### Instructions
- A) Summarize the post about cgroups v2 in two sentences.
- B) In the post about cgroups v2, which process did the OOM killer kill the last time the import job ran away?
- C) Continue the post about cgroups v2 from the point where it stops.

::: Document passage :::

Ramblings of an aging IT geek
← Ramblings of an aging IT geek
linux

the runaway process that cgroups v2 caught for me

A memory-hungry import job that used to take a box down now gets quietly throttled by a cgroups v2 memory limit instead.

A Linux terminal

There's a nightly import job on one of my boxes that has, twice now, decided to allocate all the memory in the world and take the rest of the machine down with it. Classic OOM killer roulette: the kernel eventually steps in and shoots something, but it's rarely the thing you wanted shot. Last time it killed sshd, which is a special kind of insult.

The proper fix is to make the job not do that. The pragmatic fix, while I work out the proper one, is to put the job in a box it can't escape. On a modern systemd machine that's cgroups v2, and it's genuinely pleasant now.

Just give it a slice

I don't need a hand-rolled cgroup hierarchy. The job already runs from a systemd service, so I just set a memory ceiling on the unit:

[Service]
MemoryMax=2G
MemoryHigh=1500M

MemoryHigh is the soft limit. Cross it and the kernel starts reclaiming aggressively and throttling the cgroup, which slows the process down rather than killing it. MemoryMax is the hard wall. Hit that and the OOM killer fires, but crucially it fires inside the cgroup, so it kills the import job and leaves everything else alone. The blast radius is exactly the unit I scoped, not the whole machine.

::: Data rows :::

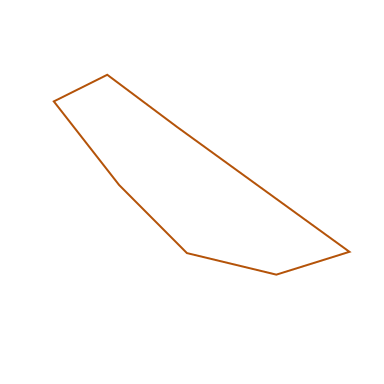 SVG path tracing the border of Harbour Island, rotated 212°
{"feature_id": "BHS-5026", "entity_name": "Harbour Island", "entity_type": "District", "adm_level": 1, "iso_a3": "BHS", "parent_name": "The Bahamas", "parent_adm1": "", "projection": "robinson", "projection_center": [-76.765, 25.545], "detail": "fine", "context": "isolated", "style": "outline", "palette": "amber", "viewbox_px": 384, "rotation_deg": 212, "n_neighbors": 0, "source": "natural_earth", "source_scale": "10m", "svg_char_len": 260}
<svg xmlns="http://www.w3.org/2000/svg" viewBox="0 0 384 384"><g transform="rotate(212 192 192)"><path d="M163.9,137.5L257.5,159.3L357.2,195.6L326.0,246.5L238.8,239.2L26.8,224.7L76.7,166.6L163.9,137.5Z" fill="none" stroke="#b45309" stroke-width="2"/></g></svg>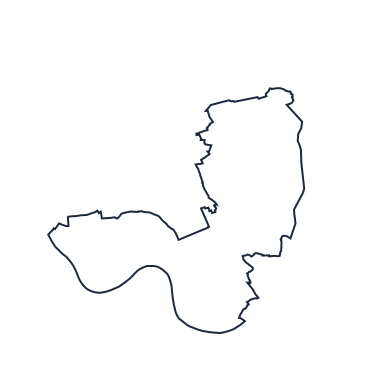 the district of Berg en Dal, Gelderland, Netherlands, rotated 207°
{"feature_id": "6326949B49757096528968", "entity_name": "Berg en Dal", "entity_type": "district", "adm_level": 2, "iso_a3": "NLD", "parent_name": "Netherlands", "parent_adm1": "Gelderland", "projection": "mercator", "projection_center": [5.939, 51.811], "detail": "fine", "context": "isolated", "style": "outline", "palette": "slate", "viewbox_px": 384, "rotation_deg": 207, "n_neighbors": 0, "source": "geoboundaries", "source_scale": "gbopen_adm2", "svg_char_len": 5800}
<svg xmlns="http://www.w3.org/2000/svg" viewBox="0 0 384 384"><g transform="rotate(207 192 192)"><path d="M93.7,246.2L104.9,263.2L107.8,267.6L114.2,279.2L116.8,282.0L121.0,285.5L123.7,291.9L123.6,298.6L125.9,304.7L147.2,312.7L144.2,315.7L143.5,316.9L143.2,319.7L144.1,320.3L144.7,320.9L145.5,321.4L145.1,321.6L145.4,322.3L145.8,322.1L146.0,322.1L146.0,322.3L145.9,322.3L146.0,322.9L146.3,323.5L146.6,324.5L147.0,324.6L148.3,324.3L148.6,324.4L148.7,324.5L148.9,324.9L149.5,326.0L150.3,326.2L150.5,326.1L151.6,325.3L152.1,325.2L153.2,325.1L154.5,324.7L155.5,325.1L156.3,325.2L159.8,324.7L162.3,323.7L163.5,323.0L167.8,319.9L168.1,320.2L169.2,319.8L169.8,319.5L169.8,319.4L169.6,318.6L169.6,317.6L169.6,316.5L170.8,312.9L170.4,312.3L169.2,311.1L174.9,305.4L176.7,306.3L195.3,291.5L196.3,291.9L196.9,291.4L198.2,290.6L198.6,290.5L199.5,290.5L200.3,290.6L200.8,290.3L201.4,289.9L214.7,278.1L214.8,277.8L215.3,275.8L215.5,274.3L216.4,271.4L216.5,270.5L215.0,271.6L210.3,266.7L207.5,265.2L205.1,263.9L207.0,260.8L206.6,260.3L207.2,258.3L207.7,256.1L207.4,256.2L207.2,255.6L206.3,254.3L209.5,251.2L211.7,248.9L213.1,247.4L214.6,245.8L214.3,245.4L213.8,244.8L211.6,246.4L207.9,243.5L207.8,242.3L204.4,244.0L203.3,241.4L203.1,241.2L202.9,241.3L202.7,241.0L201.7,240.5L200.7,240.8L195.9,242.3L195.8,240.4L195.2,235.8L196.0,235.4L196.5,235.1L193.6,233.7L196.3,228.5L198.5,224.7L195.9,222.9L196.1,222.7L195.7,222.1L201.2,218.2L200.2,217.5L200.1,217.3L199.0,216.4L198.4,216.2L197.2,215.6L196.7,215.2L196.5,214.9L195.3,213.6L193.6,212.2L192.7,211.4L192.0,210.3L191.4,209.8L188.1,206.7L187.5,205.9L187.3,205.1L186.9,205.4L185.9,204.1L185.5,203.5L185.5,203.1L185.0,202.7L182.3,200.3L178.5,197.8L178.1,197.5L177.4,197.0L177.5,197.0L176.2,196.5L175.8,196.3L175.3,195.6L174.9,195.0L174.9,194.8L174.6,194.6L174.1,194.4L171.2,194.1L168.0,193.6L166.2,193.0L165.3,192.6L164.5,192.1L164.9,192.1L165.1,192.0L165.3,191.5L165.9,190.7L166.2,190.0L165.4,189.4L164.9,189.9L162.9,188.0L162.9,187.3L163.4,186.3L162.8,185.9L162.1,184.9L164.6,182.4L166.5,184.3L167.7,182.8L170.3,185.5L172.5,183.4L173.6,184.2L176.5,181.5L161.1,168.8L161.9,167.8L161.6,167.5L162.8,166.1L164.3,164.2L164.5,164.2L182.2,143.3L185.3,145.9L187.0,147.3L188.2,148.1L191.8,150.1L192.3,150.1L193.1,149.9L193.3,150.0L194.5,150.1L196.6,150.6L197.8,150.8L198.6,151.1L199.9,151.8L200.7,152.1L204.6,153.0L205.7,153.4L206.7,153.7L209.1,154.9L210.2,155.2L210.9,155.3L211.9,155.3L217.4,154.7L218.4,154.6L219.3,154.8L221.2,154.3L221.9,154.1L222.3,153.9L223.6,153.1L224.6,152.7L228.2,151.9L228.6,151.8L229.1,151.3L231.1,150.2L231.0,149.8L232.6,148.9L234.0,148.4L236.2,147.4L237.9,146.7L239.3,145.5L241.3,144.0L243.4,142.1L244.3,141.5L244.6,141.2L244.8,140.8L245.1,140.0L245.2,139.4L245.6,137.1L245.9,136.0L246.2,135.1L246.7,134.6L246.9,134.4L247.5,134.2L249.3,134.3L249.8,134.2L252.7,132.0L256.4,129.8L260.3,127.6L260.4,127.8L262.1,130.0L263.3,131.6L264.4,132.9L265.0,131.5L265.4,130.9L266.0,131.5L266.6,131.8L268.0,132.4L268.8,130.5L269.5,129.6L270.2,129.1L270.8,128.6L275.1,124.0L275.9,123.5L277.0,122.8L281.0,120.4L284.2,118.0L285.2,117.4L287.8,116.0L288.7,115.3L291.1,113.8L291.2,113.4L287.9,107.7L286.6,105.6L287.8,104.9L289.6,104.3L293.6,103.8L296.2,103.7L297.2,96.7L298.6,97.0L298.9,94.9L300.8,88.8L294.5,84.4L289.4,81.4L288.2,80.9L280.5,78.4L278.5,77.9L274.0,77.1L267.9,74.4L264.1,72.3L262.6,71.2L260.3,69.5L258.4,67.9L254.1,64.1L251.8,62.3L250.3,61.4L248.9,60.6L245.8,59.1L243.1,58.3L240.3,57.8L236.8,57.9L235.1,58.2L233.0,58.6L231.5,59.0L228.2,60.5L225.6,62.3L222.6,64.8L220.0,67.4L218.4,69.3L215.5,72.8L213.8,75.0L212.7,77.2L209.5,83.5L207.9,87.2L205.8,94.2L204.7,97.4L203.5,99.6L201.2,102.6L199.6,104.5L198.8,105.3L197.8,106.0L192.4,108.7L190.9,109.2L189.4,109.6L187.5,109.8L186.1,109.8L182.0,109.3L179.0,108.5L177.7,108.1L176.2,107.4L174.1,106.0L170.4,102.3L169.4,101.2L168.4,100.0L167.5,98.8L166.5,97.3L161.4,89.3L157.0,83.4L151.9,77.4L149.2,75.1L145.9,73.3L135.8,71.3L132.7,71.2L129.5,71.6L125.0,72.0L119.4,73.0L118.7,73.2L112.2,75.3L107.1,77.3L103.1,79.1L102.0,79.8L100.8,80.7L99.1,82.1L97.4,83.7L94.2,86.9L93.1,88.1L92.3,89.3L88.7,95.3L87.1,98.8L86.2,100.9L91.6,101.7L92.9,101.1L93.0,101.5L93.2,104.7L93.2,106.3L93.1,107.2L93.1,109.6L92.3,112.0L91.6,112.1L91.1,113.3L91.0,113.8L91.3,114.4L91.4,114.6L91.1,115.6L91.3,116.8L91.1,116.8L90.8,117.0L89.8,118.0L90.5,117.7L90.9,117.8L91.8,118.4L93.0,118.9L92.6,119.3L92.5,119.6L91.9,120.6L91.2,122.2L90.8,122.8L88.1,125.4L87.7,125.8L86.9,126.3L85.8,126.7L85.3,127.3L85.0,127.3L84.8,127.8L86.4,128.6L89.1,129.7L89.6,130.0L92.2,132.0L94.3,133.2L98.1,134.8L101.5,136.4L99.7,137.1L99.0,137.0L98.9,137.3L98.7,137.4L99.2,138.4L100.1,138.8L99.9,139.2L101.3,140.2L101.9,140.5L102.0,140.4L102.4,140.8L103.0,141.5L104.3,142.7L104.7,143.3L104.8,143.7L104.8,144.0L105.2,144.2L105.9,144.4L105.8,144.7L105.3,145.6L104.9,146.7L104.8,146.8L104.1,147.4L104.1,147.5L103.5,148.5L102.9,149.7L102.9,150.0L102.8,150.3L102.9,151.1L103.1,151.6L104.0,152.2L104.5,152.4L106.9,152.8L110.0,153.5L111.7,153.7L114.3,154.7L115.1,155.0L115.6,155.4L117.3,157.4L117.8,157.8L117.6,158.0L117.4,158.4L117.2,158.6L115.1,160.0L114.4,161.2L114.1,161.4L113.2,161.6L112.6,161.9L109.6,161.5L108.3,164.6L108.5,165.2L108.1,165.4L107.7,166.2L107.5,166.5L107.2,166.6L106.5,166.9L101.3,167.9L101.0,167.9L100.5,168.1L100.3,167.4L94.7,170.4L94.6,170.5L94.1,169.7L89.0,172.8L86.6,173.6L85.6,174.3L85.4,174.8L84.9,174.9L84.9,175.0L85.2,175.7L85.2,176.2L85.4,176.5L85.6,177.1L86.0,178.6L85.9,179.7L86.1,180.5L87.1,182.8L87.1,183.1L87.8,184.3L88.6,186.1L89.3,187.6L91.0,190.2L91.3,189.9L91.6,190.2L91.4,190.8L91.3,191.4L91.3,191.7L91.6,192.8L91.5,193.4L91.4,193.8L91.1,194.1L90.2,194.7L89.2,195.2L86.8,195.7L86.1,195.6L83.2,195.3L85.5,211.0L91.5,219.8L93.1,222.6L92.8,241.3L92.8,242.1L93.0,243.0L93.7,246.2Z" fill="none" stroke="#1e293b" stroke-width="2"/></g></svg>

:::

### Answers to the problems
- A) A nightly import job has twice used up all the memory on a machine, and the last time the OOM killer stepped in it killed sshd. As a stopgap, the job's systemd service gets a MemoryHigh soft limit that throttles it and a MemoryMax hard limit at which the OOM killer fires only inside the cgroup, killing the job and sparing the rest of the machine.

- B) sshd

- C)
A rack of servers

Watching it actually work

The nice part of v2 is the unified hierarchy and the per-cgroup accounting that comes with it. I can watch the job approach its limit live:

$ systemctl status import.service
$ cat /sys/fs/cgroup/system.slice/import.service/memory.current
$ cat /sys/fs/cgroup/system.slice/import.service/memory.events

That memory.events file is the one to watch. The high counter ticks up every time the process gets throttled at the soft limit, and oom_kill tells you if the hard wall was ever hit. After I deployed this, high climbed steadily through the run and oom_kill stayed at zero. The job took about forty minutes longer than usual because it spent the back half being throttled, and I genuinely could not care less. It finished. Nothing else noticed. sshd lived.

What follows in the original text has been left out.